This exercise calls for all the entries that follow to be set down exactly, without their images.

Dataset entries
○ ○ ○

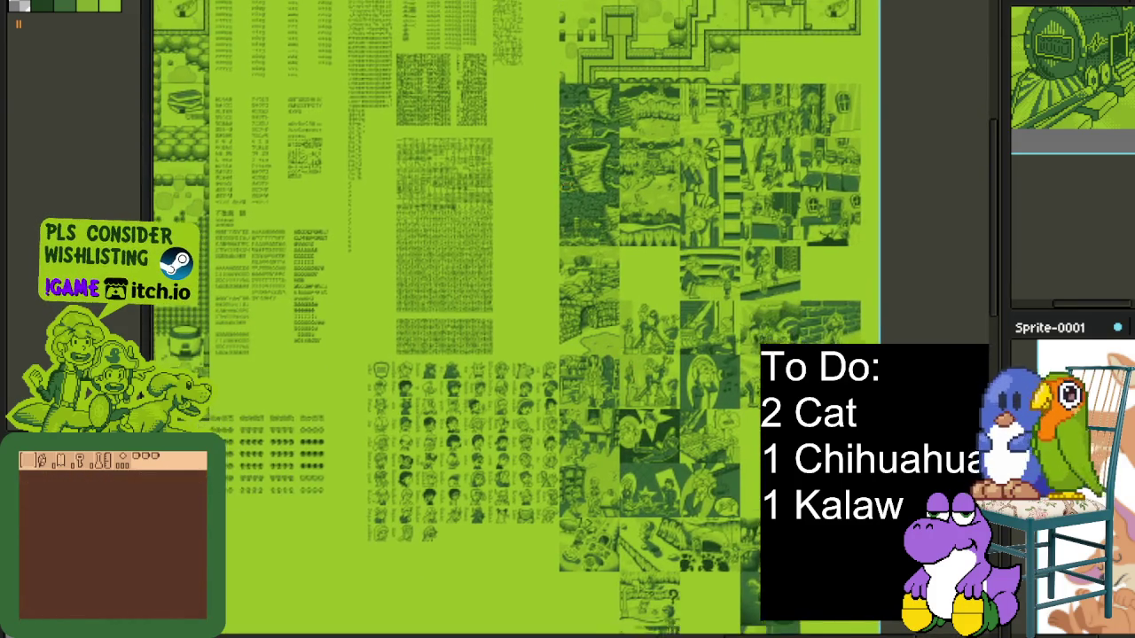
pyautogui.scroll(5, 489, 186)
pyautogui.scroll(5, 490, 187)
pyautogui.scroll(-2, 489, 186)
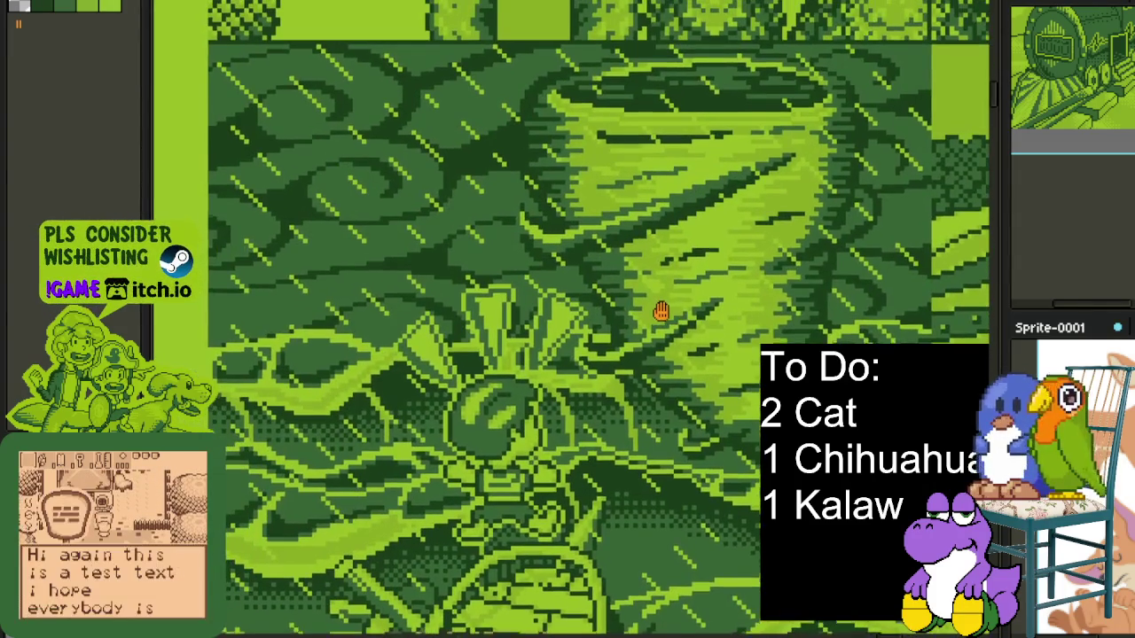
pyautogui.scroll(1, 585, 493)
pyautogui.scroll(1, 586, 492)
pyautogui.scroll(-5, 585, 492)
pyautogui.scroll(-3, 587, 362)
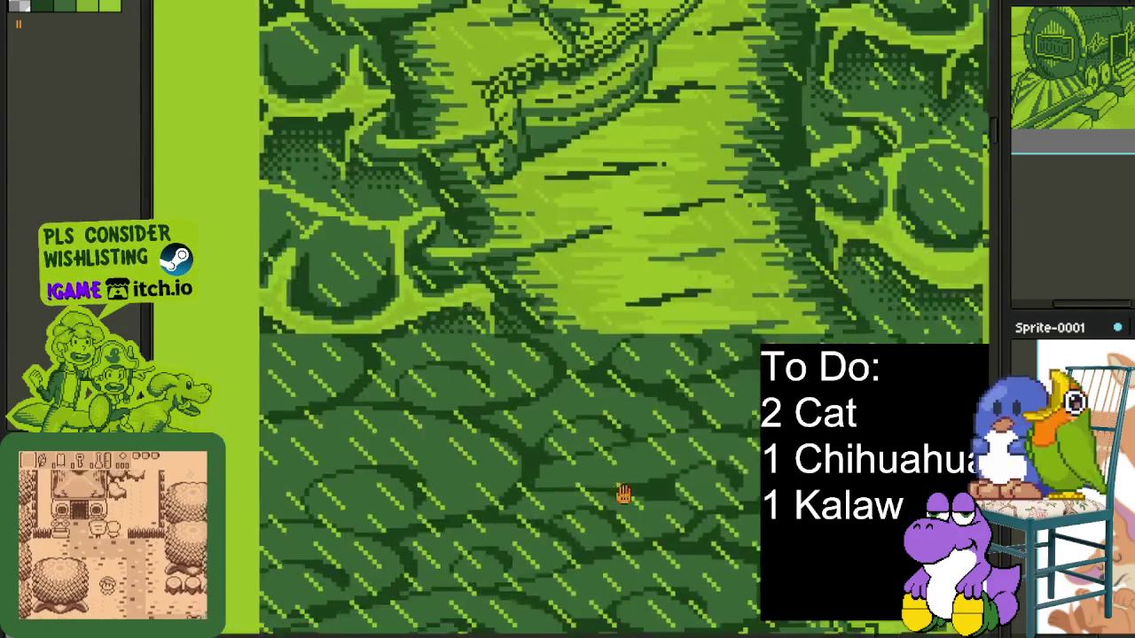
pyautogui.scroll(-3, 620, 493)
pyautogui.scroll(-2, 563, 390)
# Pan to the trees and tent scene.
pyautogui.moveTo(563, 390); pyautogui.dragTo(562, 254)
pyautogui.moveTo(626, 550)
pyautogui.mouseDown()
pyautogui.moveTo(627, 411)
pyautogui.moveTo(647, 248)
pyautogui.mouseUp()
pyautogui.moveTo(675, 405); pyautogui.dragTo(675, 308)
pyautogui.scroll(-2, 674, 307)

○ ○ ○

◆ Reply to the task
pyautogui.scroll(5, 489, 186)
pyautogui.scroll(5, 490, 187)
pyautogui.scroll(-2, 489, 186)
pyautogui.scroll(1, 585, 493)
pyautogui.scroll(1, 586, 492)
pyautogui.scroll(-5, 585, 492)
pyautogui.scroll(-3, 587, 362)
pyautogui.scroll(-3, 620, 493)
pyautogui.scroll(-2, 563, 390)
# Pan to the trees and tent scene.
pyautogui.moveTo(563, 390); pyautogui.dragTo(562, 254)
pyautogui.moveTo(626, 550)
pyautogui.mouseDown()
pyautogui.moveTo(627, 411)
pyautogui.moveTo(647, 248)
pyautogui.mouseUp()
pyautogui.moveTo(675, 405); pyautogui.dragTo(675, 308)
pyautogui.scroll(-2, 674, 307)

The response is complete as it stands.